Get ready for personalized medicine.

Tailoring medications based on a patient's genetic makeup is near, but there's a lack of trained professionals and equipment, which is keeping the practice from becoming widespread.

To fill that need, a group of health care experts recently created a nonprofit organization in Southwest Florida that will train health care professionals in genomics and attract biotech entrepreneurs with staff and equipment.

“To be able to build biotech, you need trained employees,” says Nicholas Jacobs, president and CEO of the newly formed Clinical and Translational Genome Research Institute in Fort Myers. Jacobs is the former president and CEO of the Windber Medical Center and co-founder of the Windber Research Institute, a genomic research center in Pennsylvania.

“Medical technologists haven't been trained in this area,” says Jacobs, who says the state university combined with a growing medical community in Southwest Florida is fertile ground for a genomic center. “Physicians haven't been brought up to speed, either.”

Housed in the newly built Florida Gulf Coast University Emergent Technology Institute at the Innovation Hub off Alico Road in Fort Myers, the institute will do more than train the next generation of doctors, pharmacists and nurses.

It will also serve as a center for innovation where entrepreneurial doctors can develop therapies for patients, taking existing research to create applications for patients.
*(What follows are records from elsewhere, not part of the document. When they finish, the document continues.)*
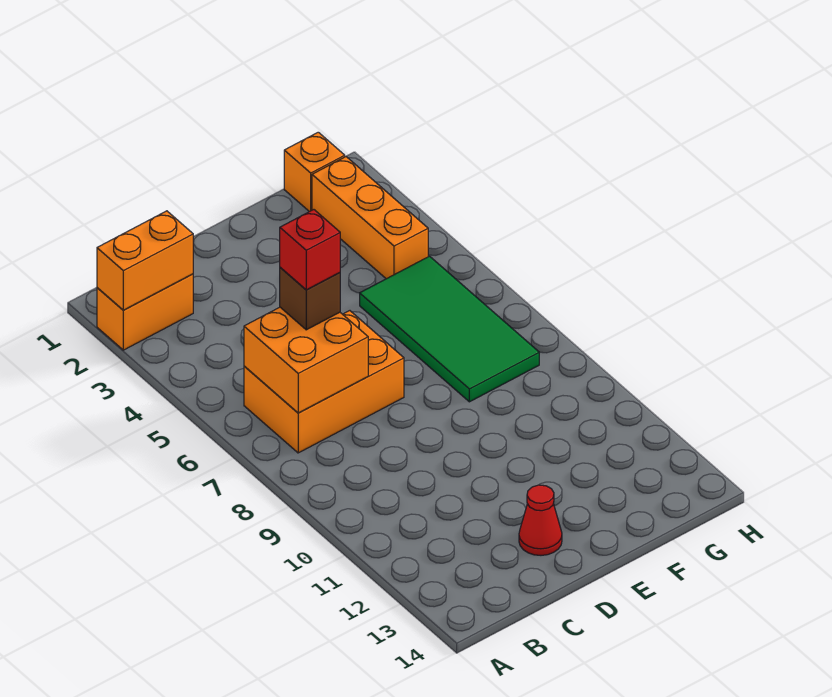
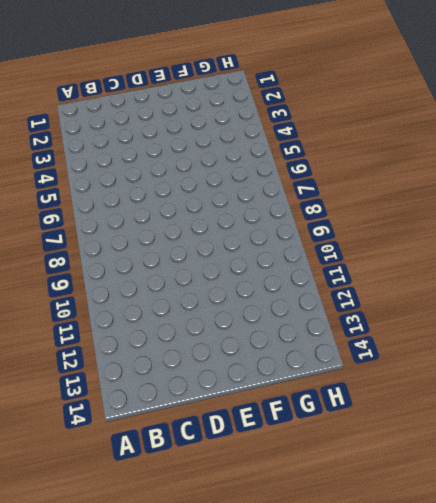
none -> orange 1x2 brick [97,274,193,350]
none -> orange 2x3 brick [244,311,404,453]

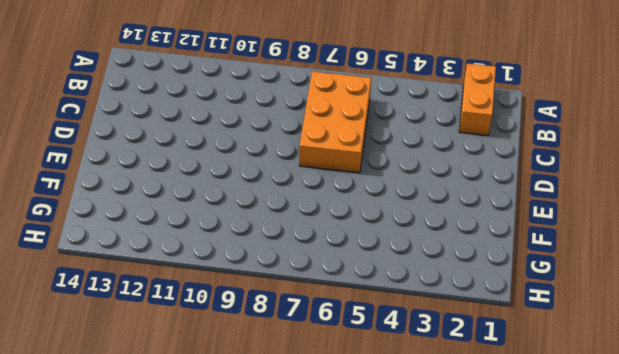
none -> red 1x1 cone [519,485,562,555]
none -> green 2x4 tile [360,256,539,402]

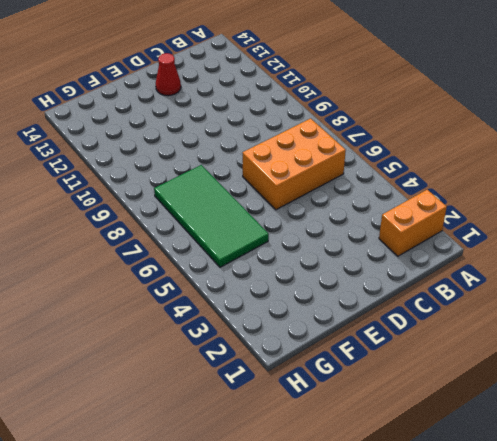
none -> orange 1x1 brick [284,132,345,212]
none -> orange 1x3 brick [312,157,428,279]

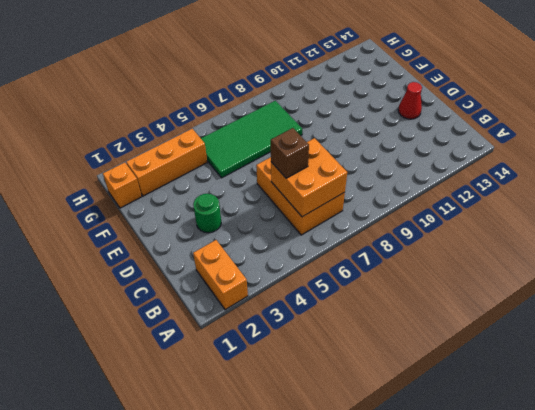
green 1x1 round brick [193,194,221,233] -> none
none -> orange 1x2 brick [97,211,193,310]
none -> red 1x1 brick [280,210,340,290]

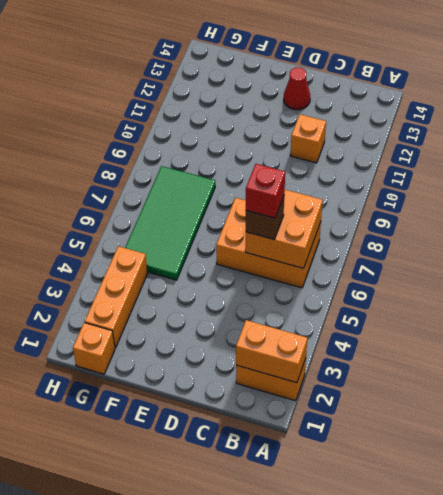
orange 1x1 brick [290,114,326,163] -> none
Startups will be able to take advantage of the facilities, which will include staff and the machines for sequencing people's genetic makeup.

“What we're looking for are practical solutions to medical problems,” says Dan Handley, the institute's scientific director and chief science officer. “We want to serve as a resource for entrepreneurs in the region.”

The pool of wealthy investors in the Naples area is another attraction. “They'll want to be a part of the spinoffs,” Jacobs says.

Jacobs says the institute could help hospitals and medical centers throughout Southwest Florida with their ongoing clinical research, too. “We're listening to what their needs are,” he says.

With a workforce trained in genomic medicine and the equipment for patients' genetic makeup, the institute could be a draw for companies to relocate to the area. “Now we can serve as a resource for them,” says Jacobs.

Indeed, the Innovation Hub has 241 acres ready for the development of offices and laboratories. FGCU's building is the first on the site and measures 25,000 square feet. In addition, Innovation Hub developer Rich Galvano plans other kinds of buildings on the site, including apartments and restaurants, to create a walking community.

The institute is raising $1.5 million it needs to start training people. Victoria Stephan, the former CEO of Junior Achievement of Southwest Florida, is working with the institute to find donors.

Handley says the institute can be self-sustaining in three years. “We're trying to be very conservative,” says Jacobs.